A little less than a year ago today, I was packing up whatever life I had in London into two suitcases and a backpack, getting ready for the premature goodbyes and inevitable departure back to the United States. Eight months before that, I packed up my life in Brooklyn into a U-Hall and drove cross-country to my childhood headquarters. Now, I am packing yet again, this time from a stunning water view apartment on the East Side of Manhattan and am flying to the Midwest for a month and then the UK yet again. Instead of spending over a thousand dollars on a third U-Hall, this year I decided to sell my furniture and fly home with only two checked bags, a carry-on, and a backpack.
Standing on a bar stool disconnecting the Christmas lights fastened to my ceiling, I realized that the 45-foot winding cord housing 200-some encapsulated pods of golden light was one of the few things I owned that I really would have a hard time parting with. A suitcase and a half held piles of folded clothing, most of which I barely even wore; the heavy duffel with all my shoes was literally just that—additional weight I now had to carry onboard with me. The multitude of things I was taking home felt so foreign to me. Why did I need so much of it all?
It’s a peculiar thing… To most people, trying to pack a life into two suitcases seems impossible. Aside from furniture, we tend to fill boxes upon boxes with so much stuff whenever we move. Yet to me, my two suitcases were too much.
From across the room, I scanned my stack of books. Each paperback and hardcopy contained hundreds of paper pages, some with my own marginal notes, others with teardrops from words more powerful that any cinematographic scene.

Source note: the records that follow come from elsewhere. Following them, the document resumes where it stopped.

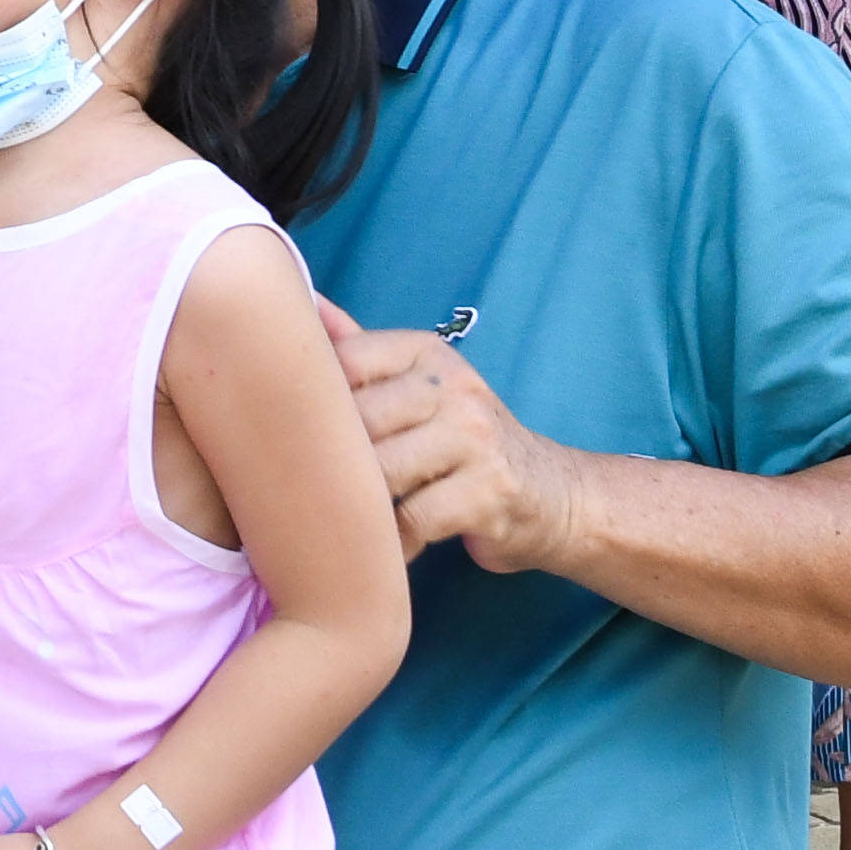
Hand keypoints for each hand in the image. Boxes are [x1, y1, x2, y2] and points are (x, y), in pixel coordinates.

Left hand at [327, 310, 596, 577]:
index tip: (298, 436)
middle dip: (333, 461)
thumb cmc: (464, 441)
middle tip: (317, 489)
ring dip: (362, 503)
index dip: (310, 406)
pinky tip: (391, 547)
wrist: (552, 494)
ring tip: (353, 516)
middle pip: (359, 420)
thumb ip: (361, 351)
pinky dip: (393, 542)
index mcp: (427, 353)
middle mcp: (454, 387)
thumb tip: (302, 302)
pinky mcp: (488, 494)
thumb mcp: (419, 385)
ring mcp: (476, 439)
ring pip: (381, 472)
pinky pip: (412, 521)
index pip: (345, 363)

I wasn’t much of a reader growing up, but those books right there in front of me—those written works of art—they taught me, moved me, inspired me, and most importantly instilled an unbounded curiosity within me. Oh, how I wished my suitcase contained more literature than leggings.
On my wall, a black-and-gold scratch map of the world. All my stuff makes it difficult to fit the soon-to-be-rolled account of my travels, but it is one of the few things that absolutely must make it home with me, wherever home may be at any given time. It serves as a reminder that dreams are meant to be big and they can be achieved, one country step at a time. It reveals to me the written stories of some 8-billion people that I have not yet read and the just shy of 9 million species I have not yet discovered. It gives me perspective. On the map, Maui is the size of a spec of dust; we are all even smaller than that.
Like the sandhill cranes and their annual migration, I seem to always leave. The places I have been, the people I have met, the adventures I have experienced and the new ones soon to come—they are all stories within a greater story still being written. My camera and my journal are probably the last of the stuff my eye can see worth packing and taking with me. The two are my writing tools, allowing me to incorporate what I see, hear, learn, and feel into this great never-ending universal novel.
Our stuff isn't the end-all. It is not an ever-impending evil, at least it doesn't have to be. We will always have possessions, but it is in our ability to recognize the truly important things—the people, the world, its secrets, our own selves—that life's trivial worries fade away.